What your boss means when he talks like that.

Today’s CEOs soar in private jets while we wrestle for aisle seats on Southwest, enjoy gold-plated health benefits while we beg our HMOs for crumbs, and wallow in luxurious retirement while our pension plans are eliminated. They might as well be aliens. So it should come as no surprise that when CEOs speak what sounds like English, they’re actually talking in an entirely different language. As part of the effort to bridge the gap between misunderstood CEOs and the masses, Slatethis week publishes the first installment (of many, we hope) of The CEO-English Phrase Book.

Today’s CEO phrase: “retirement.”

Example:In late December, Franklin Raines, CEO of Fannie Mae, announced he was leaving the mortgage giant following a series of accounting scandals. “I have advised the Board of Directors today that I am retiring as Chairman and Chief Executive Officer of Fannie Mae. I previously stated that I would hold myself accountable if the SEC determined that significant mistakes were made in the Company’s accounting. Although, to my knowledge, the Company has always made good faith efforts to get its accounting right, the SEC has determined that mistakes were made. By my early retirement, I have held myself accountable.”

Translation into English: You can’t fire me. I quit. Oh, and thanks for the giant pension. I’ll be keeping that.

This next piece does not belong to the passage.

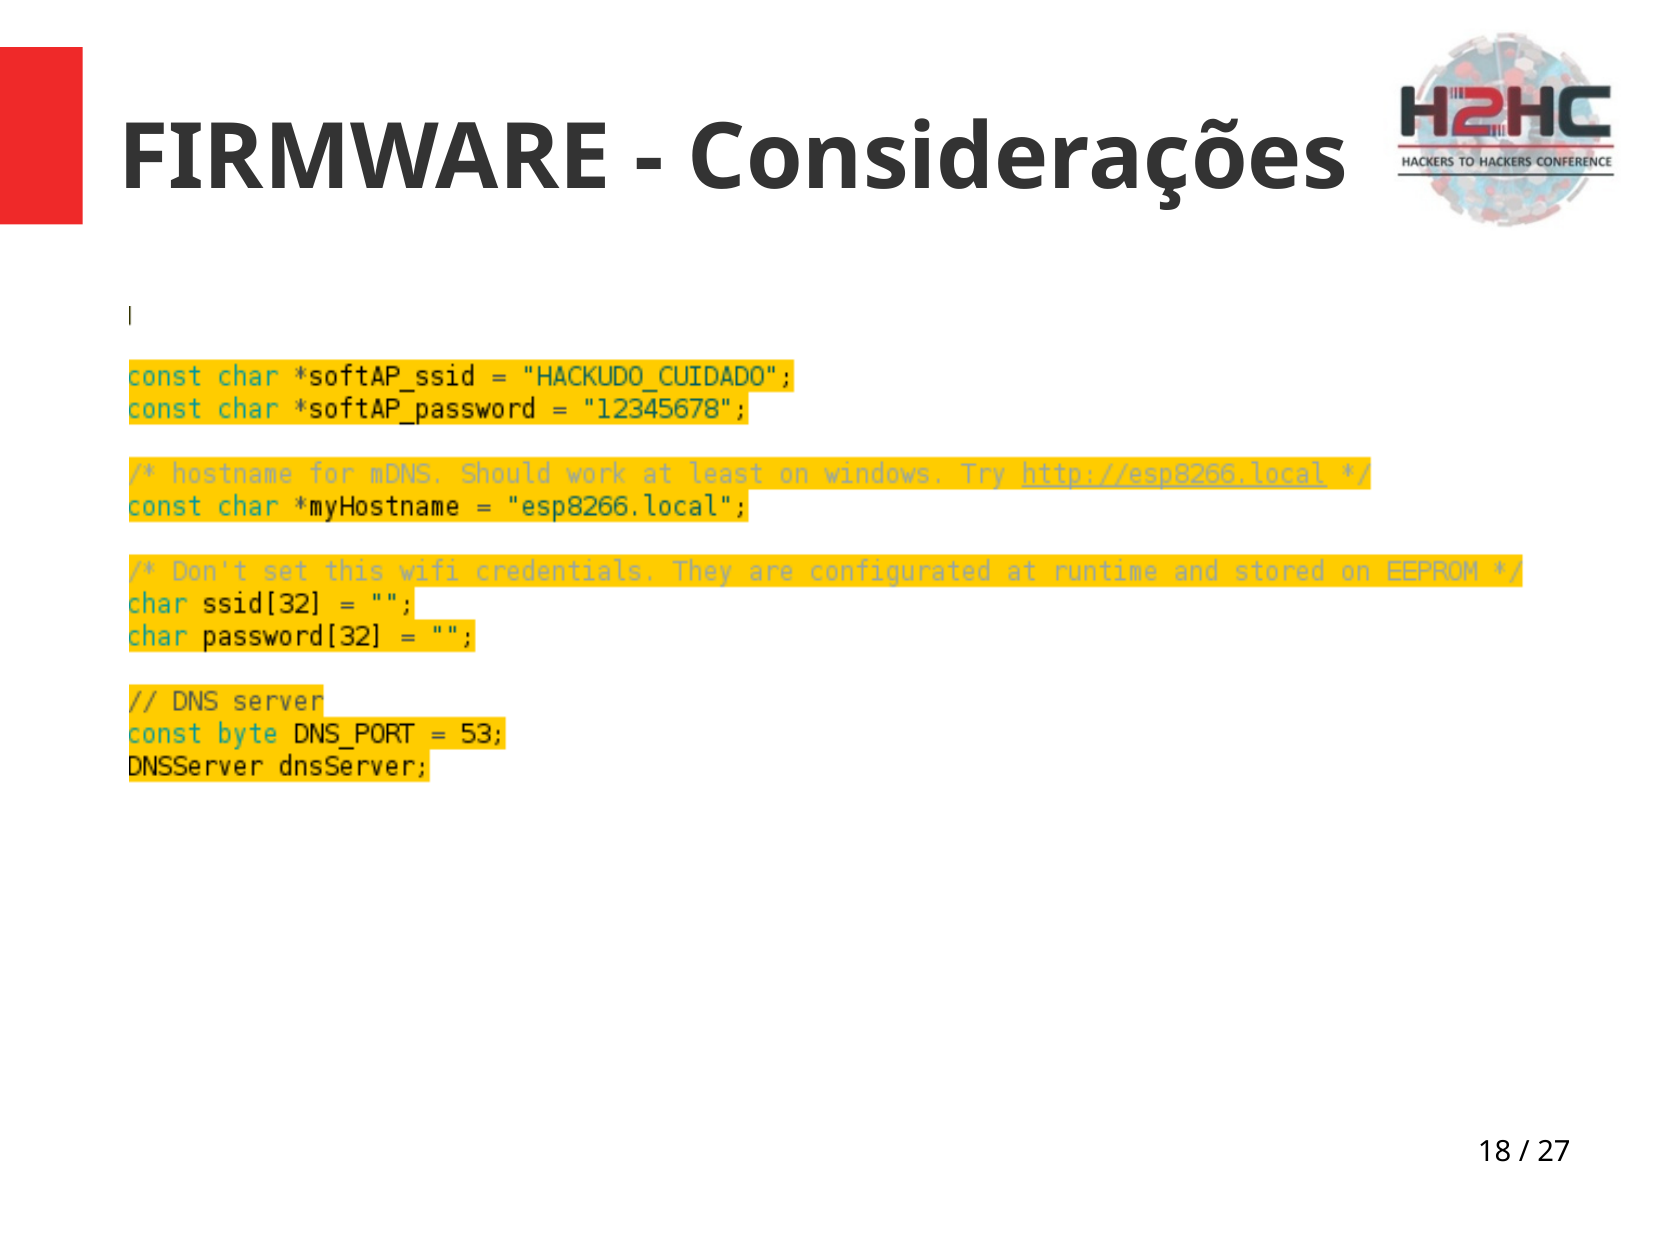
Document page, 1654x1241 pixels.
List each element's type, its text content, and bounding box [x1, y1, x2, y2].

Why he couldn’t just say it in plain English: Ego. Look at Raines’ resume—two Harvard degrees, a Rhodes scholarship, Lazard Frères, the Clinton administration, a Fortune 500 company. Fiftysomething über-meritocrats like this simply don’t get fired! By quitting, Raines saves face at reunions in Cambridge (Mass.) and Oxford (England). And, of course, money: It’s much easier to collect that huge pension if you’ve been retired instead of fired.